Ruthlessrider wrote:
I’ve been shooting for a number of years now, and occasionally I actually find a picture I like enough to print. I’ve used Bayphoto to print most of the things I like enough to print, but, of course, as I go up in size the price also does. Just wondering how other print photos they want to make hard copies of? Do you bite the bullet and pay the price, do you print your own (and if that is the case, what kind of printers are used), etc?
(Disclosure: I'm a former digital portrait lab manager)
Printing your own isn't necessarily economical. There's the printer cost, the ink, the paper, the color calibrator kit that avoids $$$ in paper/ink/lab bills wasted, the opportunity cost of NOT using your own printer (they go bad if not used frequently)...
BUT, there are GREAT reasons to print your own:
CONTROL (If you are technically inclined, capable of true ICC color management, you can control image quality so what-you-see-is-what-you-print — or the lab prints.)

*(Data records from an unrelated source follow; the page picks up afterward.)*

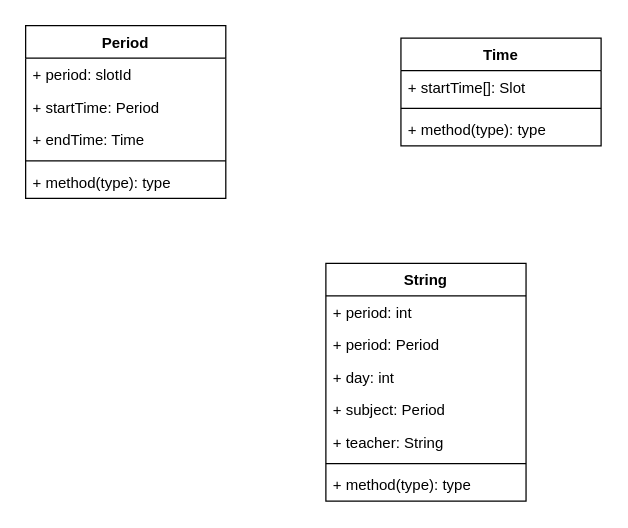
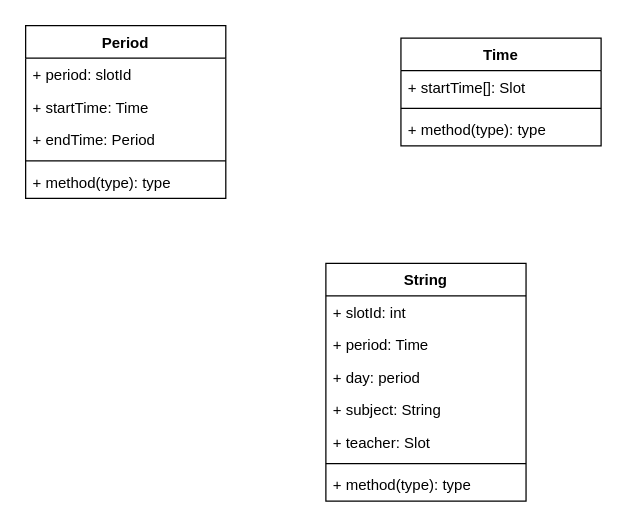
  <mxCell id="0" />
  <mxCell id="1" parent="0" />
  <mxCell id="2" value="Time" style="swimlane;fontStyle=1;align=center;verticalAlign=top;childLayout=stackLayout;horizontal=1;startSize=26;horizontalStack=0;resizeParent=1;resizeParentMax=0;resizeLast=0;collapsible=1;marginBottom=0;" parent="1" vertex="1"><mxGeometry x="320" y="30" width="160" height="86" as="geometry" /></mxCell>
  <mxCell id="3" value="+ startTime[]: Slot" style="text;strokeColor=none;fillColor=none;align=left;verticalAlign=top;spacingLeft=4;spacingRight=4;overflow=hidden;rotatable=0;points=[[0,0.5],[1,0.5]];portConstraint=eastwest;" parent="2" vertex="1"><mxGeometry y="26" width="160" height="26" as="geometry" /></mxCell>
  <mxCell id="4" value="" style="line;strokeWidth=1;fillColor=none;align=left;verticalAlign=middle;spacingTop=-1;spacingLeft=3;spacingRight=3;rotatable=0;labelPosition=right;points=[];portConstraint=eastwest;" parent="2" vertex="1"><mxGeometry y="52" width="160" height="8" as="geometry" /></mxCell>
  <mxCell id="5" value="+ method(type): type" style="text;strokeColor=none;fillColor=none;align=left;verticalAlign=top;spacingLeft=4;spacingRight=4;overflow=hidden;rotatable=0;points=[[0,0.5],[1,0.5]];portConstraint=eastwest;" parent="2" vertex="1"><mxGeometry y="60" width="160" height="26" as="geometry" /></mxCell>
  <mxCell id="6" value="Period" style="swimlane;fontStyle=1;align=center;verticalAlign=top;childLayout=stackLayout;horizontal=1;startSize=26;horizontalStack=0;resizeParent=1;resizeParentMax=0;resizeLast=0;collapsible=1;marginBottom=0;" parent="1" vertex="1"><mxGeometry x="20" y="20" width="160" height="138" as="geometry" /></mxCell>
  <mxCell id="7" value="+ period: slotId" style="text;strokeColor=none;fillColor=none;align=left;verticalAlign=top;spacingLeft=4;spacingRight=4;overflow=hidden;rotatable=0;points=[[0,0.5],[1,0.5]];portConstraint=eastwest;" parent="6" vertex="1"><mxGeometry y="26" width="160" height="26" as="geometry" /></mxCell>
- <mxCell id="8" value="+ startTime: Period" style="text;strokeColor=none;fillColor=none;align=left;verticalAlign=top;spacingLeft=4;spacingRight=4;overflow=hidden;rotatable=0;points=[[0,0.5],[1,0.5]];portConstraint=eastwest;" parent="6" vertex="1"><mxGeometry y="52" width="160" height="26" as="geometry" /></mxCell>
- <mxCell id="9" value="+ endTime: Time" style="text;strokeColor=none;fillColor=none;align=left;verticalAlign=top;spacingLeft=4;spacingRight=4;overflow=hidden;rotatable=0;points=[[0,0.5],[1,0.5]];portConstraint=eastwest;" parent="6" vertex="1"><mxGeometry y="78" width="160" height="26" as="geometry" /></mxCell>
+ <mxCell id="8" value="+ startTime: Time" style="text;strokeColor=none;fillColor=none;align=left;verticalAlign=top;spacingLeft=4;spacingRight=4;overflow=hidden;rotatable=0;points=[[0,0.5],[1,0.5]];portConstraint=eastwest;" parent="6" vertex="1"><mxGeometry y="52" width="160" height="26" as="geometry" /></mxCell>
+ <mxCell id="9" value="+ endTime: Period" style="text;strokeColor=none;fillColor=none;align=left;verticalAlign=top;spacingLeft=4;spacingRight=4;overflow=hidden;rotatable=0;points=[[0,0.5],[1,0.5]];portConstraint=eastwest;" parent="6" vertex="1"><mxGeometry y="78" width="160" height="26" as="geometry" /></mxCell>
  <mxCell id="10" value="" style="line;strokeWidth=1;fillColor=none;align=left;verticalAlign=middle;spacingTop=-1;spacingLeft=3;spacingRight=3;rotatable=0;labelPosition=right;points=[];portConstraint=eastwest;" parent="6" vertex="1"><mxGeometry y="104" width="160" height="8" as="geometry" /></mxCell>
  <mxCell id="11" value="+ method(type): type" style="text;strokeColor=none;fillColor=none;align=left;verticalAlign=top;spacingLeft=4;spacingRight=4;overflow=hidden;rotatable=0;points=[[0,0.5],[1,0.5]];portConstraint=eastwest;" parent="6" vertex="1"><mxGeometry y="112" width="160" height="26" as="geometry" /></mxCell>
  <mxCell id="12" value="String" style="swimlane;fontStyle=1;align=center;verticalAlign=top;childLayout=stackLayout;horizontal=1;startSize=26;horizontalStack=0;resizeParent=1;resizeParentMax=0;resizeLast=0;collapsible=1;marginBottom=0;" parent="1" vertex="1"><mxGeometry x="260" y="210" width="160" height="190" as="geometry" /></mxCell>
- <mxCell id="13" value="+ period: int" style="text;strokeColor=none;fillColor=none;align=left;verticalAlign=top;spacingLeft=4;spacingRight=4;overflow=hidden;rotatable=0;points=[[0,0.5],[1,0.5]];portConstraint=eastwest;" parent="12" vertex="1"><mxGeometry y="26" width="160" height="26" as="geometry" /></mxCell>
- <mxCell id="14" value="+ period: Period" style="text;strokeColor=none;fillColor=none;align=left;verticalAlign=top;spacingLeft=4;spacingRight=4;overflow=hidden;rotatable=0;points=[[0,0.5],[1,0.5]];portConstraint=eastwest;" parent="12" vertex="1"><mxGeometry y="52" width="160" height="26" as="geometry" /></mxCell>
- <mxCell id="15" value="+ day: int" style="text;strokeColor=none;fillColor=none;align=left;verticalAlign=top;spacingLeft=4;spacingRight=4;overflow=hidden;rotatable=0;points=[[0,0.5],[1,0.5]];portConstraint=eastwest;" parent="12" vertex="1"><mxGeometry y="78" width="160" height="26" as="geometry" /></mxCell>
- <mxCell id="16" value="+ subject: Period" style="text;strokeColor=none;fillColor=none;align=left;verticalAlign=top;spacingLeft=4;spacingRight=4;overflow=hidden;rotatable=0;points=[[0,0.5],[1,0.5]];portConstraint=eastwest;" parent="12" vertex="1"><mxGeometry y="104" width="160" height="26" as="geometry" /></mxCell>
- <mxCell id="17" value="+ teacher: String" style="text;strokeColor=none;fillColor=none;align=left;verticalAlign=top;spacingLeft=4;spacingRight=4;overflow=hidden;rotatable=0;points=[[0,0.5],[1,0.5]];portConstraint=eastwest;" parent="12" vertex="1"><mxGeometry y="130" width="160" height="26" as="geometry" /></mxCell>
+ <mxCell id="13" value="+ slotId: int" style="text;strokeColor=none;fillColor=none;align=left;verticalAlign=top;spacingLeft=4;spacingRight=4;overflow=hidden;rotatable=0;points=[[0,0.5],[1,0.5]];portConstraint=eastwest;" parent="12" vertex="1"><mxGeometry y="26" width="160" height="26" as="geometry" /></mxCell>
+ <mxCell id="14" value="+ period: Time" style="text;strokeColor=none;fillColor=none;align=left;verticalAlign=top;spacingLeft=4;spacingRight=4;overflow=hidden;rotatable=0;points=[[0,0.5],[1,0.5]];portConstraint=eastwest;" parent="12" vertex="1"><mxGeometry y="52" width="160" height="26" as="geometry" /></mxCell>
+ <mxCell id="15" value="+ day: period" style="text;strokeColor=none;fillColor=none;align=left;verticalAlign=top;spacingLeft=4;spacingRight=4;overflow=hidden;rotatable=0;points=[[0,0.5],[1,0.5]];portConstraint=eastwest;" parent="12" vertex="1"><mxGeometry y="78" width="160" height="26" as="geometry" /></mxCell>
+ <mxCell id="16" value="+ subject: String" style="text;strokeColor=none;fillColor=none;align=left;verticalAlign=top;spacingLeft=4;spacingRight=4;overflow=hidden;rotatable=0;points=[[0,0.5],[1,0.5]];portConstraint=eastwest;" parent="12" vertex="1"><mxGeometry y="104" width="160" height="26" as="geometry" /></mxCell>
+ <mxCell id="17" value="+ teacher: Slot" style="text;strokeColor=none;fillColor=none;align=left;verticalAlign=top;spacingLeft=4;spacingRight=4;overflow=hidden;rotatable=0;points=[[0,0.5],[1,0.5]];portConstraint=eastwest;" parent="12" vertex="1"><mxGeometry y="130" width="160" height="26" as="geometry" /></mxCell>
  <mxCell id="18" value="" style="line;strokeWidth=1;fillColor=none;align=left;verticalAlign=middle;spacingTop=-1;spacingLeft=3;spacingRight=3;rotatable=0;labelPosition=right;points=[];portConstraint=eastwest;" parent="12" vertex="1"><mxGeometry y="156" width="160" height="8" as="geometry" /></mxCell>
  <mxCell id="19" value="+ method(type): type" style="text;strokeColor=none;fillColor=none;align=left;verticalAlign=top;spacingLeft=4;spacingRight=4;overflow=hidden;rotatable=0;points=[[0,0.5],[1,0.5]];portConstraint=eastwest;" parent="12" vertex="1"><mxGeometry y="164" width="160" height="26" as="geometry" /></mxCell>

PRIVACY (If your subject matter would be compromising in some way, printing your own makes sense)
QUALITY (Again, if you know what you are doing, you can get the quality YOU want, not just what a lab thinks you want.)
LONGEVITY (Pigment inkjet prints on the right papers can last 200 to 400 years, compared with 20 to 50 years before wet process lab prints fade under similar conditions.)
IMMEDIACY (Print at will, for immediate use)
LOWER BIG PRINT COST (Labs charge a super-premium price per square foot for prints larger than about 8x10. So if you need many VERY large prints, it eventually becomes economical to buy your own wide format (24" to 64" roll paper) printer.)
MORE PAPER OPTIONS (Papers, canvas, vinyl, art boards, and their generic ICC paper profiles are available from quite a number of sources (Moab, Red River, Hahnemuhle, Galerie, Magic, Canon, Epson, HP, Kodak, Lexjet...)
I'm sure there are plenty more reasons to print your own, but COST is not one of them if you're making small prints.
Even as a retired lab guy, I print via a ROES (remote order entry system) application to several different labs. My inkjet is an office all-in-one now. I had a photo printer for years, but did not use it enough to keep it healthy. Ink cartridges have a lifespan of about two years on the shelf, six months in a printer, so it's easy for them to dry up and clog print heads. In the lab, our wide format Epsons ran at least five days a week on one shift, and in certain weeks, we ran them 24 hours a day, six days a week. The only times we had head clogs were when they sat for two weeks, or my lead printer op ordered third party ink that formed a precipitate when it mixed with the Epson ink in the printer.